Search code examples
pythonzeromqabort

How to abort context.socket.recv() the right way in ZeroMQ?


I have a small software where I have a separate thread which is waiting for ZeroMQ messages. I am using the PUB/SUB communication protocol of ZeroMQ.

Currently I am aborting that thread by setting a variable "cont_loop" to False.

But I discovered that, when no messages arrive to the ZeroMQ subscriber I cannot exit the thread (without taking down the whole program).

def __init__(self):
    Thread.__init__(self)
    self.cont_loop = True

def abort(self):
    self.continue_loop = False

def run(self):
    zmq_context = zmq.Context()
    zmq_socket = zmq_context.socket(zmq.SUB)
    zmq_socket.bind("tcp://*:%s" % *(5556))
    zmq_socket.setsockopt(zmq.SUBSCRIBE, "")
    while self.cont_loop:
        data = zmq_socket.recv()
        print "Message: " + data
    zmq_socket.close()
    zmq_context.term()
    print "exit"

I tried to move socket.close() and context.term() to abort-method. So that it shuts down the subscriber but this killed the whole program.

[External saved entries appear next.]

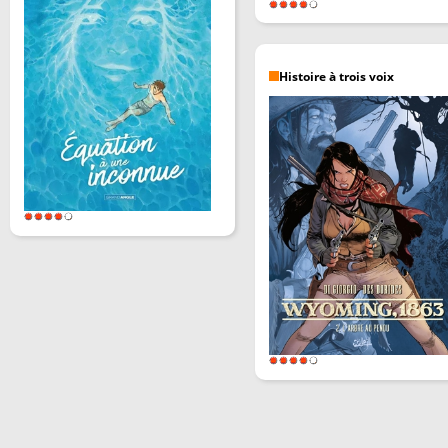
Histoire à trois voix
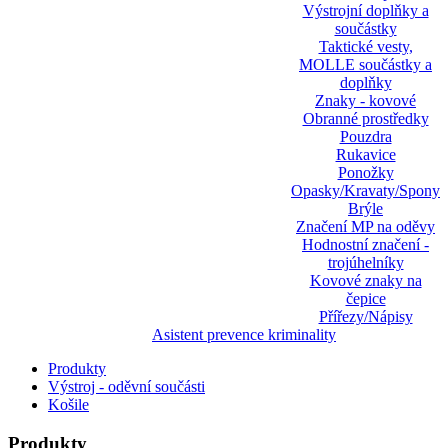
Výstrojní doplňky a
součástky
Taktické vesty,
MOLLE součástky a
doplňky
Znaky - kovové
Obranné prostředky
Pouzdra
Rukavice
Ponožky
Opasky/Kravaty/Spony
Brýle
Značení MP na oděvy
Hodnostní značení -
trojúhelníky
Kovové znaky na
čepice
Přířezy/Nápisy
Asistent prevence kriminality
Produkty
Výstroj - oděvní součásti
Košile
Produkty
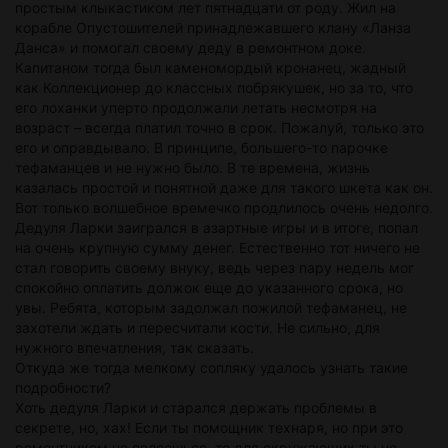
простым клыкастиком лет пятнадцати от роду. Жил на
корабле Опустошителей принадлежавшего клану «Ланза
Данса» и помогал своему деду в ремонтном доке.
Капитаном тогда был каменомордый кронанец, жадный
как Коллекционер до классных побрякушек, но за то, что
его лоханки уперто продолжали летать несмотря на
возраст – всегда платил точно в срок. Пожалуй, только это
его и оправдывало. В принципе, большего-то парочке
тефаманцев и не нужно было. В те времена, жизнь
казалась простой и понятной даже для такого шкета как он.
Вот только волшебное времечко продлилось очень недолго.
Дедуля Ларки заигрался в азартные игры и в итоге, попал
на очень крупную сумму денег. Естественно тот ничего не
стал говорить своему внуку, ведь через пару недель мог
спокойно оплатить должок еще до указанного срока, но
увы. Ребята, которым задолжал пожилой тефаманец, не
захотели ждать и пересчитали кости. Не сильно, для
нужного впечатления, так сказать.
Откуда же тогда мелкому сопляку удалось узнать такие
подробности?
Хоть дедуля Ларки и старался держать проблемы в
секрете, но, хах! Если ты помощник технаря, но при это
ремонтником не являешься, то для окружающих ты не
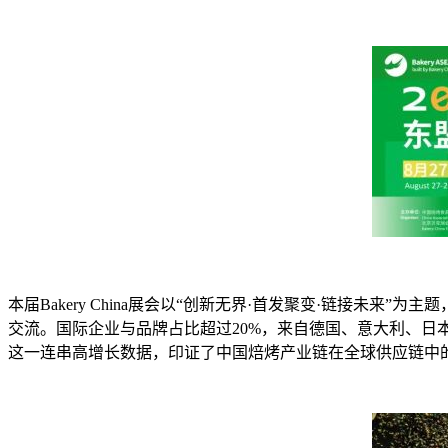
本届Bakery China展会以“创新无界·首发聚变·链接未来
交流。国际企业与品牌占比超过20%，来自德国、意大利、日
这一连串高增长数据，印证了中国焙烤产业链在全球供应链中的吸引力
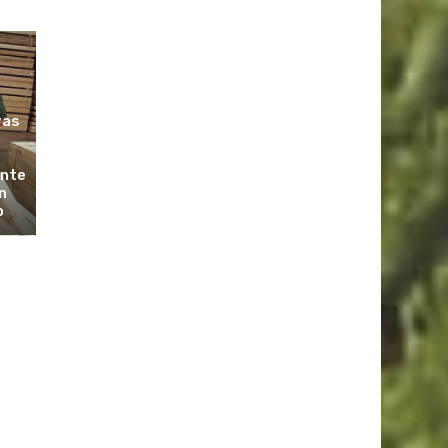
ras
ante
n
o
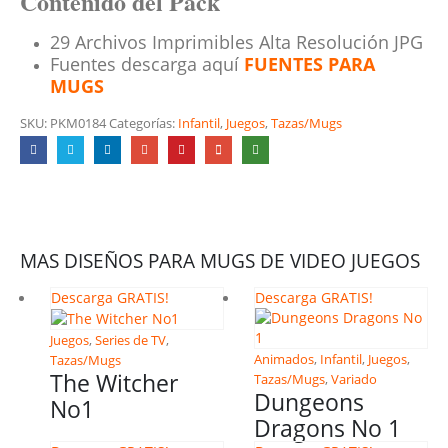
Contenido del Pack
29 Archivos Imprimibles Alta Resolución JPG
Fuentes descarga aquí
FUENTES PARA
MUGS
SKU:
PKM0184
Categorías:
Infantil
,
Juegos
,
Tazas/Mugs
MAS DISEÑOS PARA MUGS DE VIDEO JUEGOS
Descarga GRATIS!
Descarga GRATIS!
Juegos
,
Series de TV
,
Animados
,
Infantil
,
Juegos
,
Tazas/Mugs
The Witcher
Tazas/Mugs
,
Variado
Dungeons
No1
Dragons No 1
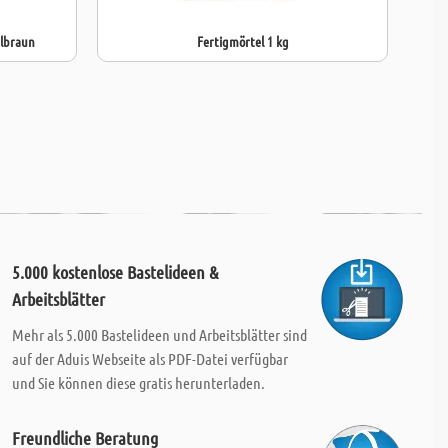
elbraun
Fertigmörtel 1 kg
5.000 kostenlose Bastelideen &
Arbeitsblätter
Mehr als 5.000 Bastelideen und Arbeitsblätter sind
auf der Aduis Webseite als PDF-Datei verfügbar
und Sie können diese gratis herunterladen.
Freundliche Beratung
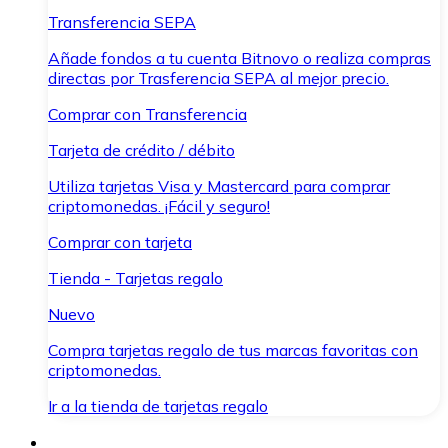
Transferencia SEPA
Añade fondos a tu cuenta Bitnovo o realiza compras
directas por Trasferencia SEPA al mejor precio.
Comprar con Transferencia
Tarjeta de crédito / débito
Utiliza tarjetas Visa y Mastercard para comprar
criptomonedas. ¡Fácil y seguro!
Comprar con tarjeta
Tienda - Tarjetas regalo
Nuevo
Compra tarjetas regalo de tus marcas favoritas con
criptomonedas.
Ir a la tienda de tarjetas regalo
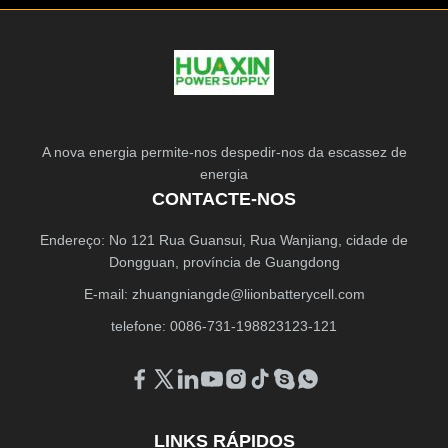
A nova energia permite-nos despedir-nos da escassez de
energia
CONTACTE-NOS
Endereço: No 121 Rua Guansui, Rua Wanjiang, cidade de
Dongguan, província de Guangdong
E-mail:
zhuangniangde@liionbatterycell.com
telefone: 0086-731-198823123-121
LINKS RÁPIDOS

What is the correct way to shut down the above program?


Solution

  • Q: What is the correct way to ... ?

    A: There are many ways to achieve the set goal. Let me pick just one, as a mock-up example on how to handle distributed process-to-process messaging.

    First. Assume, there are more priorities in typical software design task. Some higher, some lower, some even so low, that one can defer an execution of these low-priority sub-tasks, so that there remains more time in the scheduler, to execute those sub-tasks, that cannot handle waiting.

    This said, let's view your code. The SUB-side instruction to .recv() as was being used, causes two things. One visible - it performs a RECEIVE operation on a ZeroMQ-socket with a SUB-behaviour. The second, lesser visible is, it remains hanging, until it gets something "compatible" with a current state of the SUB-behaviour ( more on setting this later ).

    This means, it also BLOCKS all the time since such .recv() method call UNTIL some unknown, locally uncontrollable coincidence of states/events makes it to deliver a ZeroMQ-message, with it's content being "compatible" with the locally pre-set state of this (still blocking) SUB-behaviour instance.

    That may take ages.

    This is exactly why .recv() is being rather used inside a control-loop, where external handling gets both the chance & the responsibility to do what you want ( including abort-related operations & a fair / graceful termination with proper resources' release(s) ).

    Receive process becomes .recv( flags = zmq.NOBLOCK ) in rather a try: except: episode. Such a way your local process does not lose it's control over the stream-of-events ( incl. the NOP being one such ).

    The best next step?

    Take your time and get through a great book of gems, "Code Connected, Volume 1", Pieter HINTJENS, co-father of the ZeroMQ, has published ( also as PDF ).

    Many his thoughts & errors to be avoided that he had shared with us is indeed worth your time.

    Enjoy the powers of ZeroMQ. It's very powerful & worth getting mastered top-down.